2-Criação de uma carreira para os médicos que contemple os profissionais que atuam nos serviços públicos de atenção à Saúde da Família e de Urgência e Emergência, sem esquecer a atenção secundária.
3-Regulamentação do exercício da Medicina dentro da Prefeitura de Juiz de Fora, fazendo com que cada médico esteja referenciado a uma Direção Clínica e a uma Comissão de Ética Médica.

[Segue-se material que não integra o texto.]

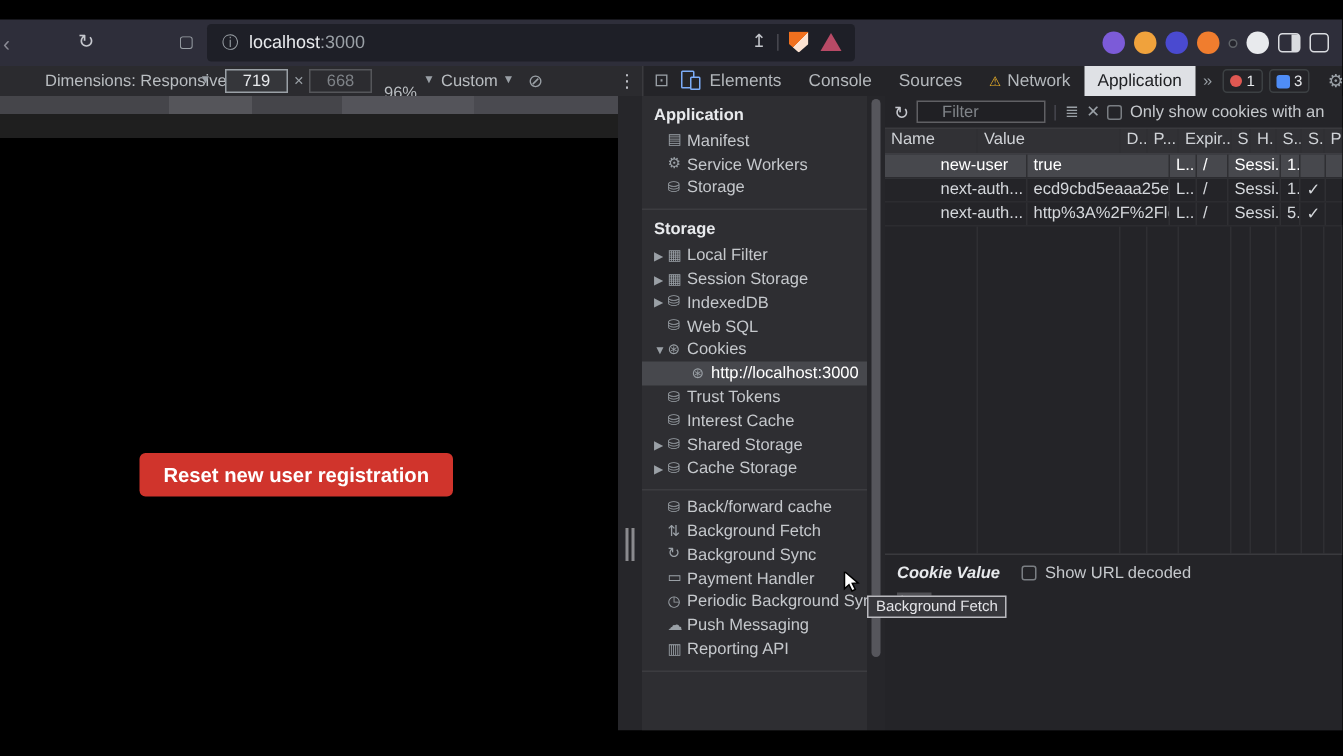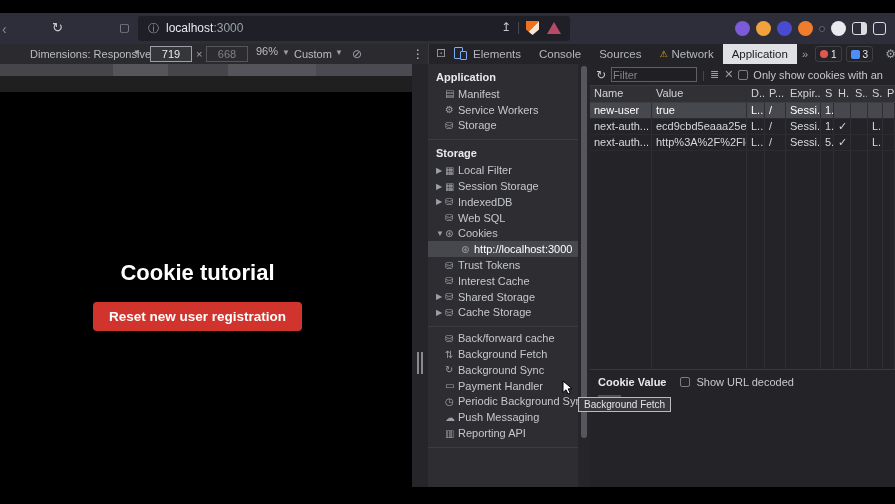"96%" #zoom-label { top: 1px -> 12px }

Em razão da falta de sensibilidade até aqui demonstrada pela administração do Prefeito Custódio de Matos, realizaremos uma paralisação no dia 13 de maio de 2008. No mesmo dia será realizada uma Assembléia na Sociedade de Medicina e Cirurgia, pela manhã, às 10 horas. Diante disso conclamamos todos os médicos das unidades básicas de saúde e dos serviços de clínicas especializadas a não comparecerem no trabalho nesta data e a se dirigirem à Assembléia. Os médicos dos serviços de urgência e emergência deverão manter escala mínima para atender a todos os casos que sejam caracterizados como urgentes.
Agradecemos, desde já, a compreensão e o apoio de todos e esperamos que a administração municipal cumpra o seu dever para com a população de Juiz de Fora e com os médicos da Prefeitura.
Saudações sindicais.
A Diretoria do Sindicato dos Médicos de Juiz de Fora e da Zona da Mata de Minas Gerais.

Presença significativa de médicos garante força do movimento.

Presença significativa de médicos garante força do movimento.